This case is about the birds and the bees—in particular, about human efforts to control the reproductive outcomes otherwise determined by Mother Nature. Our specific interest is the cattle industry. People have been raising cattle since the early Neolithic Age, some 10,000 years ago, when members of the Bovidae family were first domesticated. See Mario Melletti, Cattle Domestication: from Aurochs to Cow, CAMBRIDGE UNIVERSITY PRESS: FIFTEENEIGHTYFOUR (Feb. 18, 2018), http://www.cambridgeblog.org/2016/02/cattle‐do‐ mestication‐from‐aurochs‐to‐cow/. Not surprisingly, production techniques have evolved over the millennia. The innovation at the heart of the present controversy is the development of sperm‐sorting technology. This process enables cattle breeders to determine the sex of calves by separating a sample of bull semen into X‐chromosome bearing and Y‐chromo‐ some bearing sperm cells. The resulting product—“sexed semen”—is then used to inseminate cows artificially. With this technology, dairy farmers can be sure they will breed only milk‐producing cows.
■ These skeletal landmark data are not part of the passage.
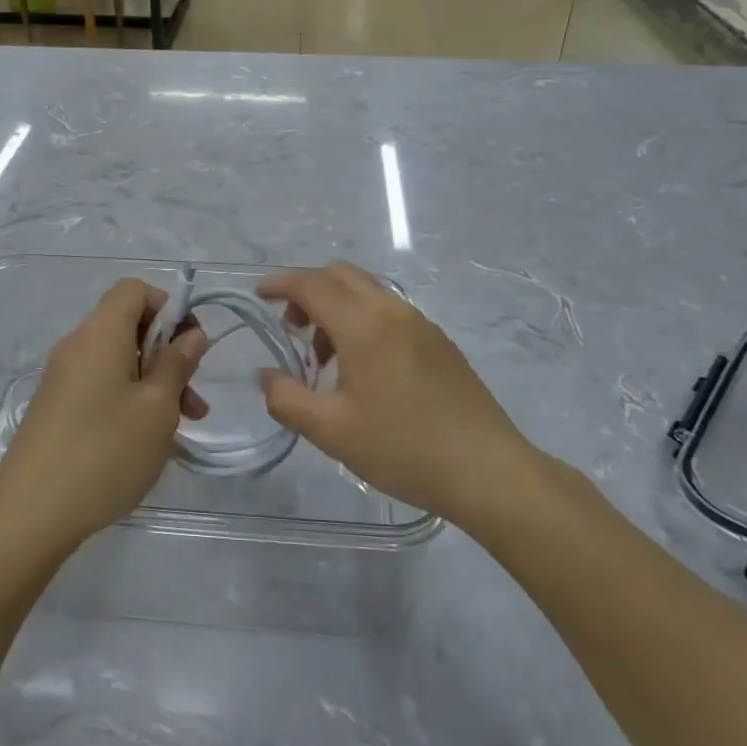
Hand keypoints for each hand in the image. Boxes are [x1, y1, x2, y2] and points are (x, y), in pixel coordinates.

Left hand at [0, 278, 208, 552]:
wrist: (30, 515)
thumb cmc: (105, 452)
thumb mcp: (157, 408)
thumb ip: (177, 364)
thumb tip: (191, 335)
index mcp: (99, 334)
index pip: (134, 290)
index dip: (169, 308)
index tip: (192, 347)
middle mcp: (76, 347)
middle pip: (128, 326)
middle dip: (168, 353)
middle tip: (194, 398)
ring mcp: (61, 379)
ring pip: (118, 362)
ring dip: (154, 383)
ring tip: (181, 427)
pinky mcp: (55, 408)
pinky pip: (100, 386)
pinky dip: (129, 400)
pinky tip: (146, 441)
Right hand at [257, 263, 539, 526]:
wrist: (487, 470)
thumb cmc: (403, 449)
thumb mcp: (332, 431)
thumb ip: (287, 399)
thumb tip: (268, 375)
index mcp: (364, 325)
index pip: (312, 284)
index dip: (280, 284)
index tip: (259, 296)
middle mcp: (393, 311)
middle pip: (341, 275)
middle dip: (307, 290)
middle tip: (291, 328)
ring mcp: (421, 324)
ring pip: (367, 291)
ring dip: (336, 306)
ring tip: (325, 357)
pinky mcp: (439, 342)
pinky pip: (389, 311)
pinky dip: (362, 319)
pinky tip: (363, 368)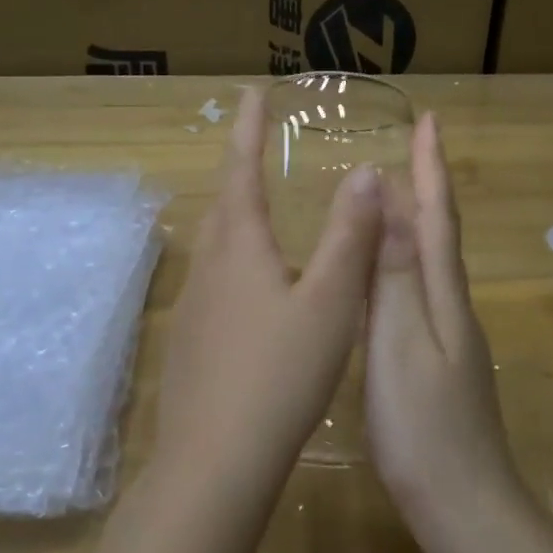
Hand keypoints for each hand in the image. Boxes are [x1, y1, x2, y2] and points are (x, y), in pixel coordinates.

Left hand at [152, 87, 383, 495]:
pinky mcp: (189, 345)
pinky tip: (254, 297)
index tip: (250, 92)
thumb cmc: (280, 373)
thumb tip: (363, 172)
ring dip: (237, 223)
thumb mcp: (330, 301)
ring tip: (262, 219)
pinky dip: (236, 268)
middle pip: (222, 207)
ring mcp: (192, 309)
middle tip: (258, 153)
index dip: (247, 129)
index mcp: (240, 248)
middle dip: (239, 173)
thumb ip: (350, 236)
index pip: (241, 170)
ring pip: (216, 249)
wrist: (216, 460)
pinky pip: (213, 287)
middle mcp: (207, 269)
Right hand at [365, 113, 519, 523]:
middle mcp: (451, 309)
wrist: (462, 504)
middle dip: (427, 188)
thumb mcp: (400, 343)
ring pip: (430, 266)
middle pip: (440, 235)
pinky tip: (387, 281)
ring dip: (417, 226)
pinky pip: (419, 296)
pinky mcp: (438, 367)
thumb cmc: (424, 425)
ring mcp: (448, 340)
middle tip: (411, 149)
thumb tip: (392, 200)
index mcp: (442, 297)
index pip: (438, 217)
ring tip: (395, 200)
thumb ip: (394, 275)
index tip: (430, 119)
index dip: (432, 168)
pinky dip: (405, 269)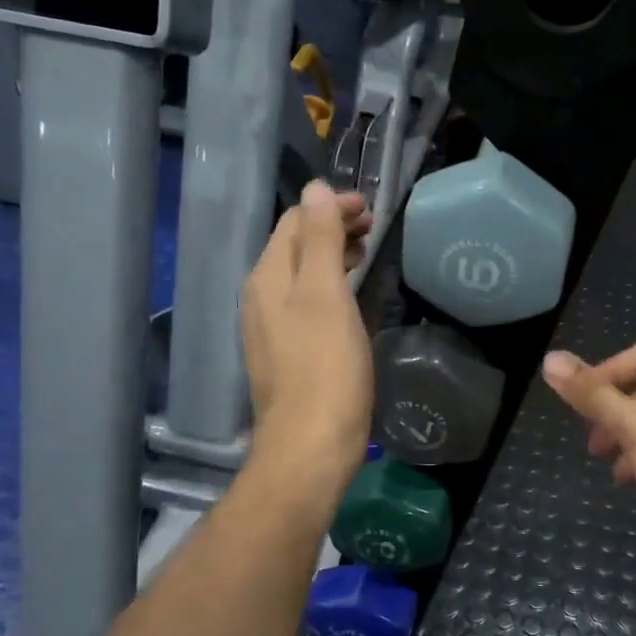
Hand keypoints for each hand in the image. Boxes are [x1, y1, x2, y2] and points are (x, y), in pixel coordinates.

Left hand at [241, 182, 373, 486]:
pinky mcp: (286, 355)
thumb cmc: (325, 368)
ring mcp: (271, 329)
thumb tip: (315, 189)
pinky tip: (350, 299)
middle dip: (332, 229)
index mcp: (268, 277)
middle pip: (296, 247)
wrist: (310, 446)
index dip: (331, 207)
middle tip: (374, 228)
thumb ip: (320, 241)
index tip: (371, 209)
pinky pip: (306, 304)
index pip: (296, 221)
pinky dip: (330, 288)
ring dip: (332, 257)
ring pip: (301, 276)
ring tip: (366, 254)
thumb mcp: (326, 296)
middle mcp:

Until recently, Inguran, LLC, which does business as Sexing Technologies (“Sexing Tech”), held a monopoly on the market for sexed cattle semen in the United States. ABS Global, Inc., which runs a large bull‐stud operation, hoped to change that. Believing that its efforts had been thwarted in ways that violated the antitrust laws, ABS sued Sexing Tech in the Western District of Wisconsin in 2014. It alleged, among other things, that Sexing Tech had unlawfully monopolized the domestic sexed‐semen market in violation of section 2 of the Sherman Act by using its market power to impose coercive contract terms. ABS sought a declaratory judgment pro‐ claiming those contracts invalid, hoping to clear the way for its own entry into that market. Sexing Tech, along with its subsidiary, XY, LLC, (we use “Sexing Tech” to describe them collectively unless the distinction matters) counterclaimed that ABS infringed its patents and breached the contract between them by misappropriating trade secrets in developing ABS’s competing technology. Both sides also added state‐law theories to the mix.
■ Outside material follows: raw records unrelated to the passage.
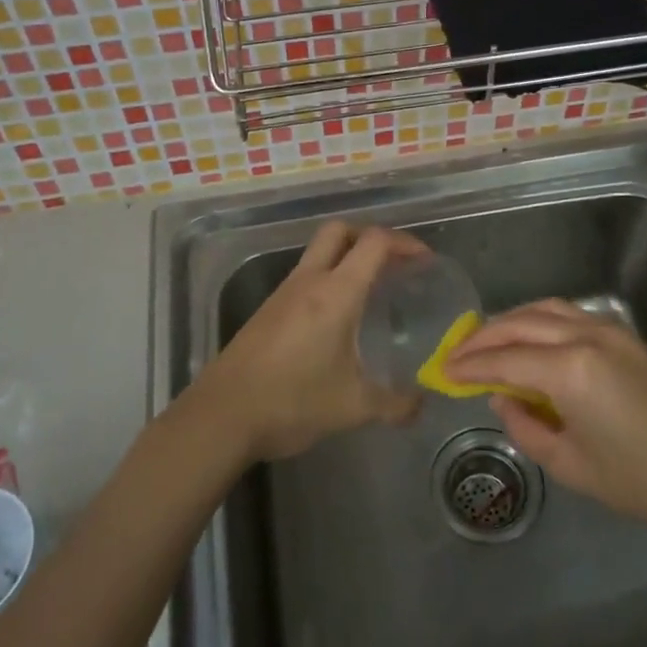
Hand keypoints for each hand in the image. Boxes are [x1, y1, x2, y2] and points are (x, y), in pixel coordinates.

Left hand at [187, 221, 423, 461]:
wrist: (222, 416)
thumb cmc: (292, 402)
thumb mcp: (353, 407)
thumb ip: (394, 405)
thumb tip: (421, 406)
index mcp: (336, 293)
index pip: (374, 243)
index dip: (404, 243)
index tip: (424, 260)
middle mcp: (309, 281)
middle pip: (339, 231)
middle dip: (370, 237)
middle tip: (393, 264)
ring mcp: (283, 293)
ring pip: (318, 253)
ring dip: (346, 258)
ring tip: (370, 291)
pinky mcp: (267, 310)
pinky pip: (304, 277)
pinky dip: (327, 280)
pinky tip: (335, 319)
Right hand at [443, 299, 646, 542]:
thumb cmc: (643, 483)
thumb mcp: (572, 466)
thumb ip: (525, 427)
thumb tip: (501, 397)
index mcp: (570, 369)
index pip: (504, 358)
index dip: (470, 365)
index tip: (442, 370)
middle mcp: (587, 335)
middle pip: (520, 323)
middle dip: (482, 337)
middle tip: (455, 354)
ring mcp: (610, 329)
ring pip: (544, 309)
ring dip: (510, 322)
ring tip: (486, 344)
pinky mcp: (626, 335)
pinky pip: (569, 315)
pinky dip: (538, 321)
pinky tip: (528, 342)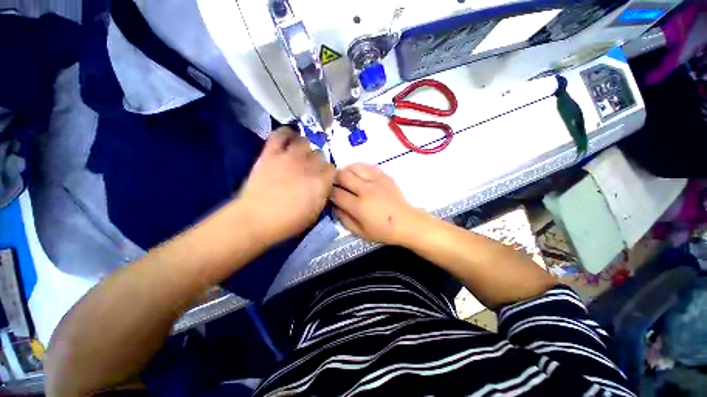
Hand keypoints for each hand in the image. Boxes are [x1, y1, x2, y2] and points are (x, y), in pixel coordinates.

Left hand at [238, 127, 335, 243]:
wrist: (256, 219)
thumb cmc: (289, 221)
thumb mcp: (315, 213)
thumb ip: (323, 195)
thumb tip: (324, 186)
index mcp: (321, 182)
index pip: (332, 168)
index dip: (328, 174)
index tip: (324, 179)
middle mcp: (309, 165)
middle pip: (320, 154)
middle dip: (318, 162)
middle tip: (310, 169)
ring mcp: (289, 157)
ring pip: (305, 141)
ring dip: (305, 148)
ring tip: (300, 154)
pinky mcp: (271, 153)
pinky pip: (280, 134)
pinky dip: (286, 133)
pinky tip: (288, 137)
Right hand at [331, 163, 424, 245]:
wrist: (407, 222)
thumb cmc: (383, 231)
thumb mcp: (360, 232)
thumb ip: (344, 219)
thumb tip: (334, 206)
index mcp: (359, 207)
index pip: (337, 193)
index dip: (329, 193)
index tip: (330, 195)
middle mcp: (366, 190)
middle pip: (342, 176)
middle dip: (335, 179)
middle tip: (336, 185)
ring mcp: (376, 181)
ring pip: (354, 167)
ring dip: (346, 171)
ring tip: (347, 178)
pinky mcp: (384, 176)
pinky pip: (367, 166)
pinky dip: (359, 168)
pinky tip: (359, 175)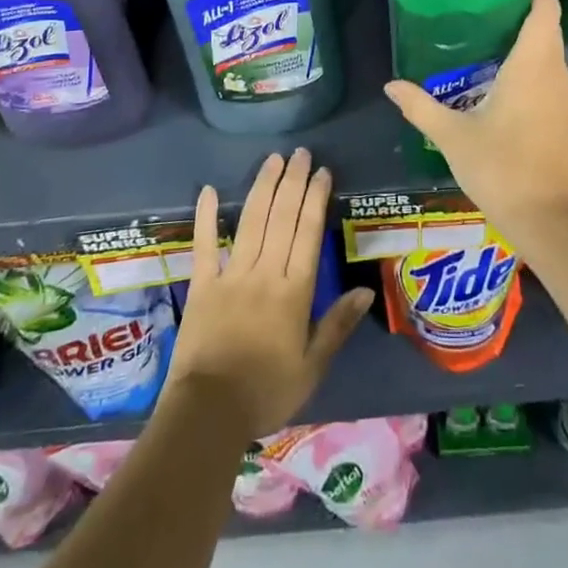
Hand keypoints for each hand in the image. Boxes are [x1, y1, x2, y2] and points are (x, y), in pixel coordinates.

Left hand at [162, 149, 373, 438]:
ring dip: (263, 187)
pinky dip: (206, 216)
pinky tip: (208, 190)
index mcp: (295, 291)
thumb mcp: (312, 367)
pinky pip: (204, 245)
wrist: (208, 414)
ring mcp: (231, 275)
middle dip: (294, 182)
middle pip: (282, 218)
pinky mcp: (202, 285)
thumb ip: (337, 325)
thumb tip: (365, 290)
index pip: (309, 233)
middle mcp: (265, 273)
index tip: (323, 172)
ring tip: (273, 159)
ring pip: (251, 221)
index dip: (316, 198)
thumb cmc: (266, 392)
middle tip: (301, 153)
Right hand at [382, 0, 567, 256]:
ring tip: (497, 54)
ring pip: (553, 65)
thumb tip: (390, 85)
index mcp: (532, 67)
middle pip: (549, 35)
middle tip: (492, 14)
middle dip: (527, 19)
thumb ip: (421, 107)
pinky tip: (514, 101)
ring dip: (532, 53)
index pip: (544, 12)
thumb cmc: (499, 169)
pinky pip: (557, 91)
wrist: (549, 223)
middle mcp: (558, 78)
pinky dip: (539, 82)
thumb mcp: (452, 137)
In the end, only three claims went to trial: ABS’s antitrust claim and Sexing Tech’s patent infringement and breach of contract counterclaims. After a nearly two‐week trial, the jury returned a mixed—and somewhat puzzling—verdict, which the court ratified in post‐trial rulings. We conclude, as did the district court, that ABS violated a confidentiality agreement it had with Sexing Tech, and that Sexing Tech’s patent was not invalid on obviousness grounds. The jury’s assessments of two of the three patent claims still at issue, however, cannot be reconciled under the rules governing dependent claims and enablement, and so a new trial is necessary on them.